In 2005, the then-Liberal government introduced Bill C-60, the first attempt at digital copyright reform in Canada. The bill included digital lock provisions that linked circumvention to copyright infringement (as supported today by dozens of Canadian organizations) and did not create a ban on the tools that can be used to circumvent. The approach was consistent with the WIPO Internet treaties, but left the U.S. very unhappy.
For many years, the lead lobbyist against the C-60 approach and for a U.S. DMCA-style implementation was David Wilkins, the U.S. Ambassador to Canada during the Bush Administration. Wilkins regularly described Canadian law as the weakest in G7, lobbied successfully for anti-camcording legislation, wrote letters setting out the U.S. demands, and met with every Canadian minister on the file (his meeting with Industry Minister Bernier was chronicled in a Wikileaks cable). The U.S. pressure was ultimately successful as Bill C-61 included digital lock rules designed to satisfy their demands. While subsequent copyright bills (C-32 and C-11) do a better job of striking a balance on other copyright issues, the digital lock rules have remain unchanged because the U.S. demands have remained unchanged.
Wilkins was back in the news this past weekend as the U.S. dealt the Canadian government a significant setback by delaying approval of Keystone XL pipeline. Wilkins, who was hired by the Canadian Association of Petroleum Producers to lobby for pipeline approval in the U.S., called the decision "politics at its worst."
While the Wilkins comment could obviously apply equally to the digital lock rule decision in Canada, the U.S. decision could have ramifications for Bill C-11. Over the past few months, several people have suggested to me that the pipeline approval was linked to copyright reform (as in, there is no chance of a change to the digital lock rules since it is part of the price for pipeline approval).

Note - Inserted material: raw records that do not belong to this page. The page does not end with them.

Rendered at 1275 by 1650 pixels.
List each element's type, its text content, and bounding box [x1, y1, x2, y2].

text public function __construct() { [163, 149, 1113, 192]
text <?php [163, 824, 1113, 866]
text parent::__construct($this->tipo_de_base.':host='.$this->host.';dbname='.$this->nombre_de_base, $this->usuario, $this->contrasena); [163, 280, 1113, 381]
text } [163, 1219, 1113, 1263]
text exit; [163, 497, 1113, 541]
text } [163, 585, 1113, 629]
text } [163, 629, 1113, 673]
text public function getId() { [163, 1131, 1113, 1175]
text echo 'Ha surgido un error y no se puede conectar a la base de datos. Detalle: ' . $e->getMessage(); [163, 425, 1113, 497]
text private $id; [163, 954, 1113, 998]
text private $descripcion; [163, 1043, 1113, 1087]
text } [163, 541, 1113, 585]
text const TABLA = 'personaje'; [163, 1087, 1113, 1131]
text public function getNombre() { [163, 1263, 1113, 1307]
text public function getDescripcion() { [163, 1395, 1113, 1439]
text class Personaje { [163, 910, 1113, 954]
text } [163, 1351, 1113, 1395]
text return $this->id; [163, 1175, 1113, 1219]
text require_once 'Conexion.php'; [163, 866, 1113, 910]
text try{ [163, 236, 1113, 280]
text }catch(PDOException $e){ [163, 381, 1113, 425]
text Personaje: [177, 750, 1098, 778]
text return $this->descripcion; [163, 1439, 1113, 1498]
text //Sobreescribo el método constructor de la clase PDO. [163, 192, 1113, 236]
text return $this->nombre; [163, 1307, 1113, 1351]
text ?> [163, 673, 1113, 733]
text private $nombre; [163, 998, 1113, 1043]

The pipeline decision is one of several U.S. decisions that have gone against Canadian interests in recent months. Whether it is the decision to apply new border fees for Canadian travellers or the imposition of Buy American rules (which the current U.S. Ambassador implausibly claimed was good for Canada), Canada has sustained successive losses on the economic policy front with the U.S. Indeed, reports on yesterday's meeting between Prime Minister Harper and President Obama indicate that Canada expressed its disappointment with the recent decisions and that Canada is openly talking about diversifying its trade ties.

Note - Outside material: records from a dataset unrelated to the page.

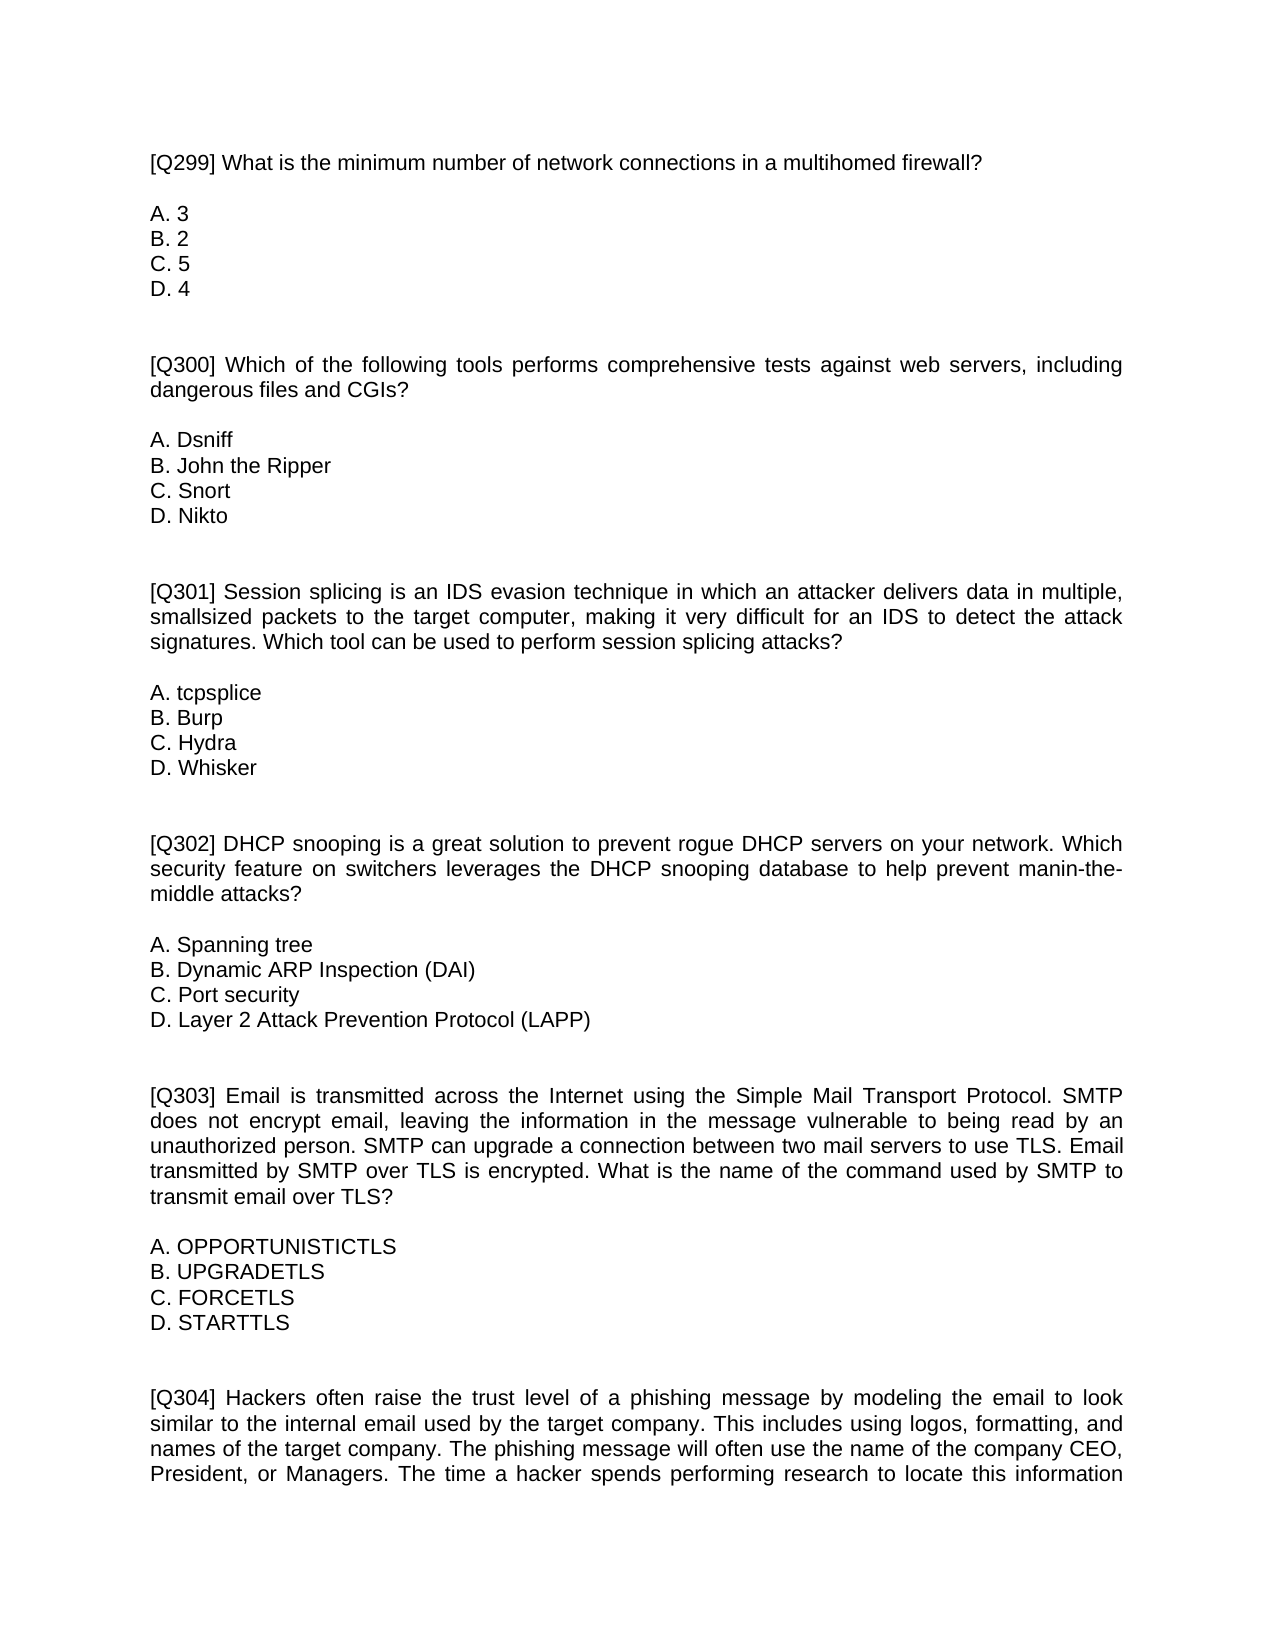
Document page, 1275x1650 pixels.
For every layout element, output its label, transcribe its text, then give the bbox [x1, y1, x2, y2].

text B. John the Ripper [150, 452, 1125, 478]
text C. Hydra [150, 730, 1125, 755]
text A. Dsniff [150, 427, 1125, 452]
text D. Whisker [150, 755, 1125, 780]
text C. FORCETLS [150, 1284, 1125, 1309]
text D. Nikto [150, 503, 1125, 528]
text C. Snort [150, 478, 1125, 503]
text [Q299] What is the minimum number of network connections in a multihomed firewall? [150, 150, 1125, 175]
text D. 4 [150, 276, 1125, 301]
text B. 2 [150, 226, 1125, 251]
text [Q302] DHCP snooping is a great solution to prevent rogue DHCP servers on your network. Which security feature on switchers leverages the DHCP snooping database to help prevent manin-the-middle attacks? [150, 831, 1125, 906]
text [Q300] Which of the following tools performs comprehensive tests against web servers, including dangerous files and CGIs? [150, 352, 1125, 402]
text B. UPGRADETLS [150, 1259, 1125, 1284]
text A. Spanning tree [150, 931, 1125, 957]
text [150, 1385, 1125, 1486]
text [Q301] Session splicing is an IDS evasion technique in which an attacker delivers data in multiple, smallsized packets to the target computer, making it very difficult for an IDS to detect the attack signatures. Which tool can be used to perform session splicing attacks? [150, 578, 1125, 654]
text [Q303] Email is transmitted across the Internet using the Simple Mail Transport Protocol. SMTP does not encrypt email, leaving the information in the message vulnerable to being read by an unauthorized person. SMTP can upgrade a connection between two mail servers to use TLS. Email transmitted by SMTP over TLS is encrypted. What is the name of the command used by SMTP to transmit email over TLS? [150, 1083, 1125, 1209]
text B. Burp [150, 704, 1125, 730]
text C. 5 [150, 251, 1125, 276]
text B. Dynamic ARP Inspection (DAI) [150, 957, 1125, 982]
text A. 3 [150, 200, 1125, 226]
text A. OPPORTUNISTICTLS [150, 1234, 1125, 1259]
text D. STARTTLS [150, 1309, 1125, 1335]
text A. tcpsplice [150, 679, 1125, 704]
text C. Port security [150, 982, 1125, 1007]
text D. Layer 2 Attack Prevention Protocol (LAPP) [150, 1007, 1125, 1032]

The question now is whether the recent U.S. developments will help thaw the frozen approach on digital locks. Government officials are clearly cognizant of the opposition -- the overwhelming majority of Canadians that have commented on the bill, dozens of groups, national newspaper editorials, opposition parties, and even backbench Conservative MPs -- are all supportive of a technical change to the law that would provide legal protection for digital locks but link it to copyright infringement. Canada was careful to leave that option open in the Anti-Counterfeiting Trade Agreement and it certainly works with the WIPO treaties. The announcement that Canada is prepared to join the Trans Pacific Partnership suggests it will continue to face U.S. pressure on IP rules, but the TPP is not yet set in stone.
The technical change would ease the passage of the bill from the opposition parties and send a not-so-subtle message to the U.S. about Canadian willingness to stand up for its national economic interest. Debate on Bill C-11 resumes today and the bill could head to committee within this week.